● **Aim of the task**
Copy all lines in the data that contain the string "Step".

● **Given records**

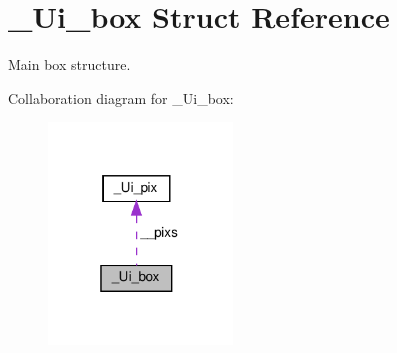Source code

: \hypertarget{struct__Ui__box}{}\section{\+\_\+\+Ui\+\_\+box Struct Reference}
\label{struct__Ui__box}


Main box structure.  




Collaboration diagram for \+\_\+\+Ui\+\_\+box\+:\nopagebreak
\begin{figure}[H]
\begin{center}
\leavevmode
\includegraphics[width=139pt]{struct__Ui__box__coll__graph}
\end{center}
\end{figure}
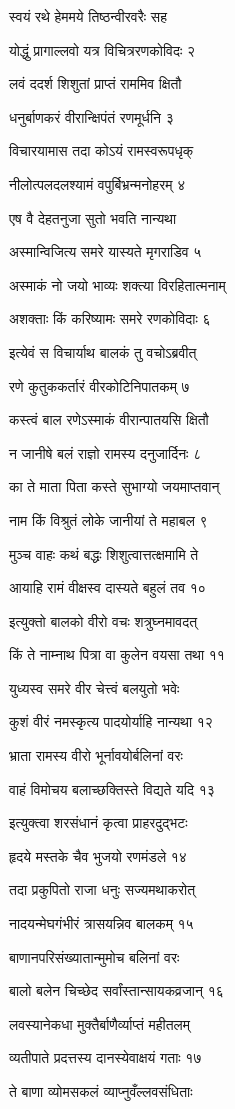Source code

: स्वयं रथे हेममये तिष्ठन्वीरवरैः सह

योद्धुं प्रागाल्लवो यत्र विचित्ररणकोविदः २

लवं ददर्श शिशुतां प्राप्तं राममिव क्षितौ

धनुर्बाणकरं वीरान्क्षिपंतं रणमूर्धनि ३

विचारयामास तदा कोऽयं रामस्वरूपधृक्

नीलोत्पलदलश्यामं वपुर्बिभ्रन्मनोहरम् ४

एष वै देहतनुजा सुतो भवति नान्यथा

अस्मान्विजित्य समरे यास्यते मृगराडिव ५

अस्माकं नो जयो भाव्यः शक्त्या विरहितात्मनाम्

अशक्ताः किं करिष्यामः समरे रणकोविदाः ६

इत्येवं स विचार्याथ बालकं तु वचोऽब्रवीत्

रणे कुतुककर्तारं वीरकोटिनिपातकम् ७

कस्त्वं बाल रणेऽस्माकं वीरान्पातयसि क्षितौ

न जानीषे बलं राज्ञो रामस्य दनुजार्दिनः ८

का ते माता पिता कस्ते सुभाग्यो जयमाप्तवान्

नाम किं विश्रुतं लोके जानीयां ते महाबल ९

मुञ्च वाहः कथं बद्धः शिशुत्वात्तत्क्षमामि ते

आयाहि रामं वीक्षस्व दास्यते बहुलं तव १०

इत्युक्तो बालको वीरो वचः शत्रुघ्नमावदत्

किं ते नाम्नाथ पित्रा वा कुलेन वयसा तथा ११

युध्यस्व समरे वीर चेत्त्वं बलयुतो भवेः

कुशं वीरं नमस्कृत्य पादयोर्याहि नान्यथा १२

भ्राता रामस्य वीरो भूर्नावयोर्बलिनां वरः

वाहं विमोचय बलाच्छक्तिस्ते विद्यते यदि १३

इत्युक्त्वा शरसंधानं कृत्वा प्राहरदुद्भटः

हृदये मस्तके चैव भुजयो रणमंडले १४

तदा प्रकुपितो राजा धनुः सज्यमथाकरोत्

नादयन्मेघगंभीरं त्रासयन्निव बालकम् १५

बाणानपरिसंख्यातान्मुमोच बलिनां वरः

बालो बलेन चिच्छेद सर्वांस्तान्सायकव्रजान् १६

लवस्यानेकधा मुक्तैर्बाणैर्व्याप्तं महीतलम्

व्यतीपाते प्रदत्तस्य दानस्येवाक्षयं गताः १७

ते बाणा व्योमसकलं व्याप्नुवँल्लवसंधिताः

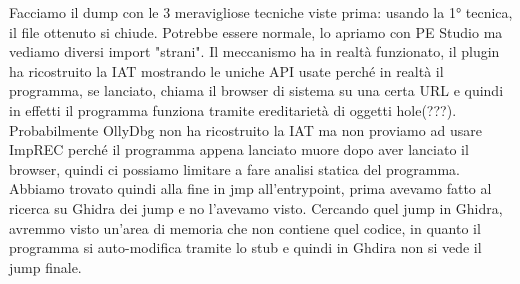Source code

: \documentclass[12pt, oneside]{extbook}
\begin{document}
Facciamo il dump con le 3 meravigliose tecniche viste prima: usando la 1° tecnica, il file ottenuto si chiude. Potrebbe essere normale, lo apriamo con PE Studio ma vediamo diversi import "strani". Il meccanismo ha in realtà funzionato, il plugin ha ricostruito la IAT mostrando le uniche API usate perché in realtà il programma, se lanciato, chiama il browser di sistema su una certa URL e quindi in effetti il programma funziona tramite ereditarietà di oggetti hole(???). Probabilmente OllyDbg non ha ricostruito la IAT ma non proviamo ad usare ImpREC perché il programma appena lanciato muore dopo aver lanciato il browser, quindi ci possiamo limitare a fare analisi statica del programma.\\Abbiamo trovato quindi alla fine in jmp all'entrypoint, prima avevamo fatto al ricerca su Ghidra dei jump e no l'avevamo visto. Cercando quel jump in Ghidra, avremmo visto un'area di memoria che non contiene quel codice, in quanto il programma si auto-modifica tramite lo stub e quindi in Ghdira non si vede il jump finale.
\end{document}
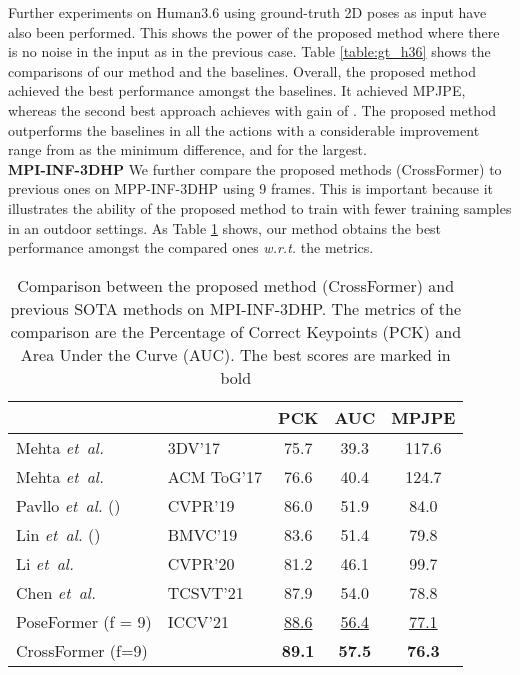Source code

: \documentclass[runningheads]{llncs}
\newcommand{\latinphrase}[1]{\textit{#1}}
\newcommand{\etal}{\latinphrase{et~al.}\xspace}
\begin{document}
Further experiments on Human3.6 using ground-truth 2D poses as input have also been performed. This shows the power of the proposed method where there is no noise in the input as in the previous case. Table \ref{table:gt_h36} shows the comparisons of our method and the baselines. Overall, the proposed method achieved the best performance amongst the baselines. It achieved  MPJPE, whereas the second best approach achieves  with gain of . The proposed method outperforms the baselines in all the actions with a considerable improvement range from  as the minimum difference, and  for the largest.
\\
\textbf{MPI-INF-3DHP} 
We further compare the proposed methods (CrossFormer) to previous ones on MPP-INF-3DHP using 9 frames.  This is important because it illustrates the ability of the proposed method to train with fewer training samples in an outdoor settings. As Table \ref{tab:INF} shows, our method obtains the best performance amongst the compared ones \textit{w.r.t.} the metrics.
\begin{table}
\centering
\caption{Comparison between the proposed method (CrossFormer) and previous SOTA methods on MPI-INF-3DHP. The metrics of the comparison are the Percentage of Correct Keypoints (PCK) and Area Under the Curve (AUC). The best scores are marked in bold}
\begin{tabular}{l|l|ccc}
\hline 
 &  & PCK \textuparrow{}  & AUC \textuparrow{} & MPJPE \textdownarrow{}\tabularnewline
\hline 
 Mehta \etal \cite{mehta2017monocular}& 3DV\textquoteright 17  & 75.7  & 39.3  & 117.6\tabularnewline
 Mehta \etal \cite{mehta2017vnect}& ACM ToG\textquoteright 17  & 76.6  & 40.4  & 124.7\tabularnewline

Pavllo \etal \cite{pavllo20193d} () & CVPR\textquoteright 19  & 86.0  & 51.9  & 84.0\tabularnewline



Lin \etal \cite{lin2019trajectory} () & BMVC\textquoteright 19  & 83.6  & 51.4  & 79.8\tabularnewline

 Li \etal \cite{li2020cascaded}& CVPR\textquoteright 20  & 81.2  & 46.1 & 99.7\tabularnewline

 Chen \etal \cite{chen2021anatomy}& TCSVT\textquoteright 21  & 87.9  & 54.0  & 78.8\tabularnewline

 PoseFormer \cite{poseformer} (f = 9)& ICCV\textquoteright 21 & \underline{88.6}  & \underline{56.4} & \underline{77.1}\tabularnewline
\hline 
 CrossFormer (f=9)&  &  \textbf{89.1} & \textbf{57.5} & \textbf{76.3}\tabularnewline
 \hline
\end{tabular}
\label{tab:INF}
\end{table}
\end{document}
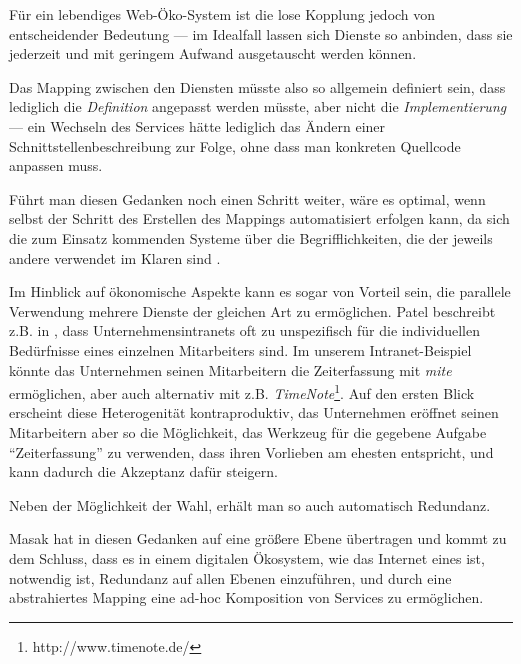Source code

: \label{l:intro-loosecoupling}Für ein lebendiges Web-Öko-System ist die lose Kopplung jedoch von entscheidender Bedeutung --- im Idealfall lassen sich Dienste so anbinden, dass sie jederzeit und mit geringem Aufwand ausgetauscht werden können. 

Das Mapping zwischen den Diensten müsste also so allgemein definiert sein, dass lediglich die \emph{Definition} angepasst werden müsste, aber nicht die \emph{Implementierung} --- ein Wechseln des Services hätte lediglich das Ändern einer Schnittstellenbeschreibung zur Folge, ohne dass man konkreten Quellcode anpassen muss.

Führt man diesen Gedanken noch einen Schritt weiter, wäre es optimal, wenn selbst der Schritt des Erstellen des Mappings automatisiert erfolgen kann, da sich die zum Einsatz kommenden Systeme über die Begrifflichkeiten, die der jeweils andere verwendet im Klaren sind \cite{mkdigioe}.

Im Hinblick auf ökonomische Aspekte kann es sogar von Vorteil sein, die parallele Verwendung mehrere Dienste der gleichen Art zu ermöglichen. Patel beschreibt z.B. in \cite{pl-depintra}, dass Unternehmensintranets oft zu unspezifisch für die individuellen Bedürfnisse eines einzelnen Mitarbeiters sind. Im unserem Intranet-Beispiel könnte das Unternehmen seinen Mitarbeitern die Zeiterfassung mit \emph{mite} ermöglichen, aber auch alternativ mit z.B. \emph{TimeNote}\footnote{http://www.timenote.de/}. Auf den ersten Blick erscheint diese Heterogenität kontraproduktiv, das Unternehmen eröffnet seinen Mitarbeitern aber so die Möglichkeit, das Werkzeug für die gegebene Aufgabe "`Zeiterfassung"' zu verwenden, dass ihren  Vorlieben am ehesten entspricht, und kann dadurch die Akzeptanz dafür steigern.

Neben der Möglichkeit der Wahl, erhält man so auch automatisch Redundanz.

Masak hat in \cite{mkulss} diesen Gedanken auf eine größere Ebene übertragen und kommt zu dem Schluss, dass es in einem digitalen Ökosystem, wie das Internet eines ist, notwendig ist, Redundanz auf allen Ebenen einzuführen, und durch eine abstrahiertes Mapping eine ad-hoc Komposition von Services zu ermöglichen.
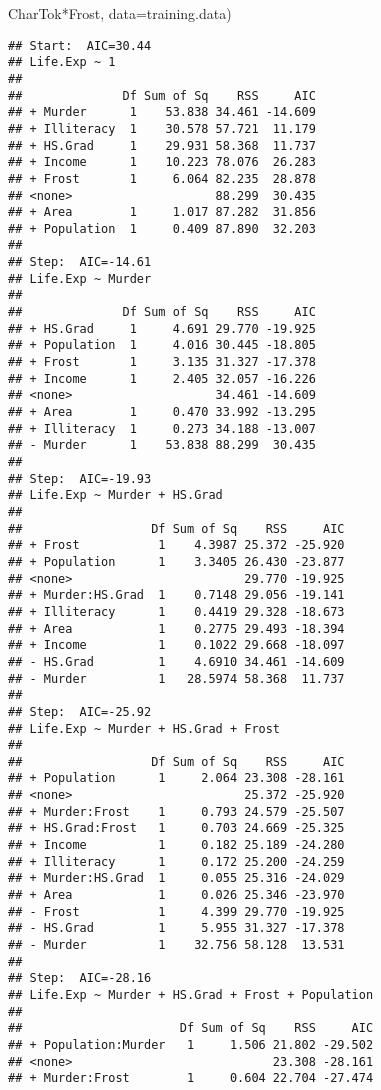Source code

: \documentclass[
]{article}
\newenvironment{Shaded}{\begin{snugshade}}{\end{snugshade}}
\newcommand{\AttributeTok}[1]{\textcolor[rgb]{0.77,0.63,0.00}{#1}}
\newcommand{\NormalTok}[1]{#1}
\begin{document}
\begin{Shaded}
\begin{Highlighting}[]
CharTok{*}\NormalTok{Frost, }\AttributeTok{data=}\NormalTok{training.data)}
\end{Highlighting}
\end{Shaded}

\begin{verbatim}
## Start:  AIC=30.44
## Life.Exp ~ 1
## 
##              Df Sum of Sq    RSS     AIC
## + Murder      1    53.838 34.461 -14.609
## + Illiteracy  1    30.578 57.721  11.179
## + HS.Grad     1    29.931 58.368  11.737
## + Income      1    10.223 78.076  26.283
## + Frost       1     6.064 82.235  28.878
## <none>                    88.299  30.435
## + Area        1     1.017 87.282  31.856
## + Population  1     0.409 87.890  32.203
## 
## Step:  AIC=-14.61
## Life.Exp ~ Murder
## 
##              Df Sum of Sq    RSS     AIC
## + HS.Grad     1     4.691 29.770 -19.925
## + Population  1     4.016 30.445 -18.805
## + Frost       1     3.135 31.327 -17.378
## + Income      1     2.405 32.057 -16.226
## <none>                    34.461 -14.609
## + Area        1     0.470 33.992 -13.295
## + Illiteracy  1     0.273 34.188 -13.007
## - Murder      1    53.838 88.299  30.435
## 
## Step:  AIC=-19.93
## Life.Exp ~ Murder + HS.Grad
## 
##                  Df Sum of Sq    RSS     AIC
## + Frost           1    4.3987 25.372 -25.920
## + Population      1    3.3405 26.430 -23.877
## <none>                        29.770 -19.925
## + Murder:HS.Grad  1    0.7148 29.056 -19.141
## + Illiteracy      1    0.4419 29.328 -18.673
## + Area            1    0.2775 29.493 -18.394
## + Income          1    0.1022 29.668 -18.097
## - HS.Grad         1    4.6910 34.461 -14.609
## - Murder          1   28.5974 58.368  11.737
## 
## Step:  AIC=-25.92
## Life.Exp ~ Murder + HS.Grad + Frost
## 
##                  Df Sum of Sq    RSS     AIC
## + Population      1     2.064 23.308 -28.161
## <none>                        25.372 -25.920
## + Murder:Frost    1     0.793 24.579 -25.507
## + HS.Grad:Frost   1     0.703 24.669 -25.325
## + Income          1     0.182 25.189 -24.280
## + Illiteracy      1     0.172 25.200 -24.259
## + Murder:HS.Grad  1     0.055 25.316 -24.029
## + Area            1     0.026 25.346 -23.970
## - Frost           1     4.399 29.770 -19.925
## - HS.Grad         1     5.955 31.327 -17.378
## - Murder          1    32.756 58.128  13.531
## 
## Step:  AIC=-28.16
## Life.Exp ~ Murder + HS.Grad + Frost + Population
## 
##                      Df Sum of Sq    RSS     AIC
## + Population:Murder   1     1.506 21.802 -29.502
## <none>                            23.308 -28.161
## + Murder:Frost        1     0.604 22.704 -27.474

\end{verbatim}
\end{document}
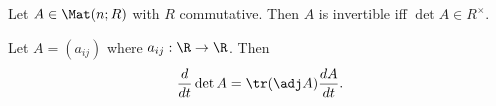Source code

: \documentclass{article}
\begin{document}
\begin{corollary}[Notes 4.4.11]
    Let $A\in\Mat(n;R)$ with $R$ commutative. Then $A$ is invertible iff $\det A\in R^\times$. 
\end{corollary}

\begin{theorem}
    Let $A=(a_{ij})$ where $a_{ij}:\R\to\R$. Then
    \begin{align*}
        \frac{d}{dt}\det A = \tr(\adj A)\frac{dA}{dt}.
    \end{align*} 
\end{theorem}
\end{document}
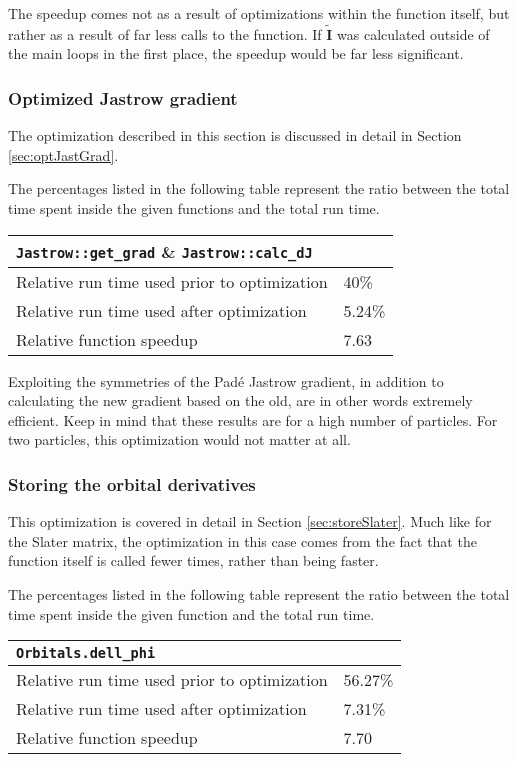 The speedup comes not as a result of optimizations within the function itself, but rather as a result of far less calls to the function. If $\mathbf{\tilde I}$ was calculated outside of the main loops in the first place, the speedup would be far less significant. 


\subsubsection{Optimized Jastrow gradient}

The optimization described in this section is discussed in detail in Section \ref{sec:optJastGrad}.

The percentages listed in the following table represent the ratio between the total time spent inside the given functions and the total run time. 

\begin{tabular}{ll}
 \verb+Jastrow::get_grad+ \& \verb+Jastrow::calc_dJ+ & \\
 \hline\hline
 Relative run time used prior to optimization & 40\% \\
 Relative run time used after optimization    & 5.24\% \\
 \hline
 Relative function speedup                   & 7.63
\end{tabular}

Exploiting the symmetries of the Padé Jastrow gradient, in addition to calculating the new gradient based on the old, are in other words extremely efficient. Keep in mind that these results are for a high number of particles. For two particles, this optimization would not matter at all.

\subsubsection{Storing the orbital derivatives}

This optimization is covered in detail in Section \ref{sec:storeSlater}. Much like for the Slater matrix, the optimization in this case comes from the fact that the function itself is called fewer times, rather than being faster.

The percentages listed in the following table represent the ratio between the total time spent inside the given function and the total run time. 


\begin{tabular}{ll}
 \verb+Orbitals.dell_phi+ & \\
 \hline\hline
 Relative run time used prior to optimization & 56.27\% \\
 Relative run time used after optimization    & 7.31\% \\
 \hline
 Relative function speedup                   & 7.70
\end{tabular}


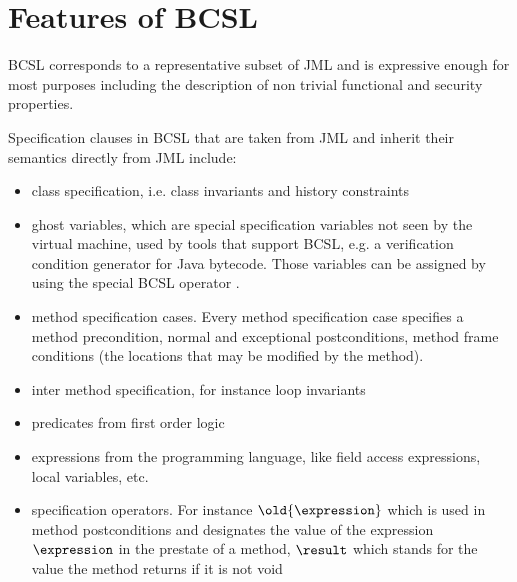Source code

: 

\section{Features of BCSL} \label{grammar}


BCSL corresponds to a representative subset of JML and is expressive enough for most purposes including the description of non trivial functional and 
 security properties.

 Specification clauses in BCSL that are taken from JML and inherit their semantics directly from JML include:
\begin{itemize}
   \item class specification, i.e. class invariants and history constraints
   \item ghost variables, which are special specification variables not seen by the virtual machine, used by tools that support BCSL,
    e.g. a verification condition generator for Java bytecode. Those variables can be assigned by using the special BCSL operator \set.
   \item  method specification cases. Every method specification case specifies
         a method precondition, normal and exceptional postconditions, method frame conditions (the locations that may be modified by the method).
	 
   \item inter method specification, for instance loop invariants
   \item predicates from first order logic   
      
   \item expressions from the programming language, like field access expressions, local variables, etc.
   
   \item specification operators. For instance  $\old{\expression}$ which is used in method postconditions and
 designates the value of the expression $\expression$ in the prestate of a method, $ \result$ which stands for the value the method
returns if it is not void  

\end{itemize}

● **Output for this task**
## Step:  AIC=-14.61
## Step:  AIC=-19.93
## Step:  AIC=-25.92
## Step:  AIC=-28.16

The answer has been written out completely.